[Data drawn from a collection]
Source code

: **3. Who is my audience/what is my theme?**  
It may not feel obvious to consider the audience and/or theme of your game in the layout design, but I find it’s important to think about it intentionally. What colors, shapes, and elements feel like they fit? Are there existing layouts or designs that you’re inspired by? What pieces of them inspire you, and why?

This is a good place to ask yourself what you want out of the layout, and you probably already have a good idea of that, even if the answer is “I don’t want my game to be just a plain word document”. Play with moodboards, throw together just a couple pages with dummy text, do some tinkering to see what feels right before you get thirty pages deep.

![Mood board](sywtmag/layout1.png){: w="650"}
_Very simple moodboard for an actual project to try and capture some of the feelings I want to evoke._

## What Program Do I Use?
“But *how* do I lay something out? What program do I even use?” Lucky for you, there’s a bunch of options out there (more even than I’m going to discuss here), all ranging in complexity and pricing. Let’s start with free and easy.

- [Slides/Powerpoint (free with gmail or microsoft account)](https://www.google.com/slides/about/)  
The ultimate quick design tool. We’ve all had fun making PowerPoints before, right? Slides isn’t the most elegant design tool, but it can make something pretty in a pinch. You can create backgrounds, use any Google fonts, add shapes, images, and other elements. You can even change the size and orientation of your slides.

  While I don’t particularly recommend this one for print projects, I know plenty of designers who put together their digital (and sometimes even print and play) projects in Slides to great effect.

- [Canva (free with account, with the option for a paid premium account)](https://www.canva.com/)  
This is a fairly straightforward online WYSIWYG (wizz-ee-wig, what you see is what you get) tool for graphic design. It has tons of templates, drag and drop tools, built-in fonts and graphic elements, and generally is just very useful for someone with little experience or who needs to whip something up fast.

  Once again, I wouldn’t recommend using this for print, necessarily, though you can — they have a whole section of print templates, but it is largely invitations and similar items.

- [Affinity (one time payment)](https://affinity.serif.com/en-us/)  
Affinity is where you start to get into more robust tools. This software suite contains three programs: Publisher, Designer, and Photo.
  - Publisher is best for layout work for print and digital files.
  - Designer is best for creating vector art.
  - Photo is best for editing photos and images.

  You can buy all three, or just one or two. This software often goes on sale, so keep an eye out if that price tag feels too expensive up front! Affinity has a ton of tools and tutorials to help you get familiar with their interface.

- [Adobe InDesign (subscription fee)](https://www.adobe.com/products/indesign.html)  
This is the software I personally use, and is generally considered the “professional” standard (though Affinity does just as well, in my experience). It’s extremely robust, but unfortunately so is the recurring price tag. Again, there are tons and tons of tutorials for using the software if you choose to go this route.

* **EXERCISE INSTRUCTIONS**
Set down every one of the lines above word for word, keeping each character, mark and space the same.

* **THE ANSWER**
Source code

: **3. Who is my audience/what is my theme?**  
It may not feel obvious to consider the audience and/or theme of your game in the layout design, but I find it’s important to think about it intentionally. What colors, shapes, and elements feel like they fit? Are there existing layouts or designs that you’re inspired by? What pieces of them inspire you, and why?

This is a good place to ask yourself what you want out of the layout, and you probably already have a good idea of that, even if the answer is “I don’t want my game to be just a plain word document”. Play with moodboards, throw together just a couple pages with dummy text, do some tinkering to see what feels right before you get thirty pages deep.

![Mood board](sywtmag/layout1.png){: w="650"}
_Very simple moodboard for an actual project to try and capture some of the feelings I want to evoke._

## What Program Do I Use?
“But *how* do I lay something out? What program do I even use?” Lucky for you, there’s a bunch of options out there (more even than I’m going to discuss here), all ranging in complexity and pricing. Let’s start with free and easy.

- [Slides/Powerpoint (free with gmail or microsoft account)](https://www.google.com/slides/about/)  
The ultimate quick design tool. We’ve all had fun making PowerPoints before, right? Slides isn’t the most elegant design tool, but it can make something pretty in a pinch. You can create backgrounds, use any Google fonts, add shapes, images, and other elements. You can even change the size and orientation of your slides.

  While I don’t particularly recommend this one for print projects, I know plenty of designers who put together their digital (and sometimes even print and play) projects in Slides to great effect.

- [Canva (free with account, with the option for a paid premium account)](https://www.canva.com/)  
This is a fairly straightforward online WYSIWYG (wizz-ee-wig, what you see is what you get) tool for graphic design. It has tons of templates, drag and drop tools, built-in fonts and graphic elements, and generally is just very useful for someone with little experience or who needs to whip something up fast.

  Once again, I wouldn’t recommend using this for print, necessarily, though you can — they have a whole section of print templates, but it is largely invitations and similar items.

- [Affinity (one time payment)](https://affinity.serif.com/en-us/)  
Affinity is where you start to get into more robust tools. This software suite contains three programs: Publisher, Designer, and Photo.
  - Publisher is best for layout work for print and digital files.
  - Designer is best for creating vector art.
  - Photo is best for editing photos and images.

  You can buy all three, or just one or two. This software often goes on sale, so keep an eye out if that price tag feels too expensive up front! Affinity has a ton of tools and tutorials to help you get familiar with their interface.

- [Adobe InDesign (subscription fee)](https://www.adobe.com/products/indesign.html)  
This is the software I personally use, and is generally considered the “professional” standard (though Affinity does just as well, in my experience). It’s extremely robust, but unfortunately so is the recurring price tag. Again, there are tons and tons of tutorials for using the software if you choose to go this route.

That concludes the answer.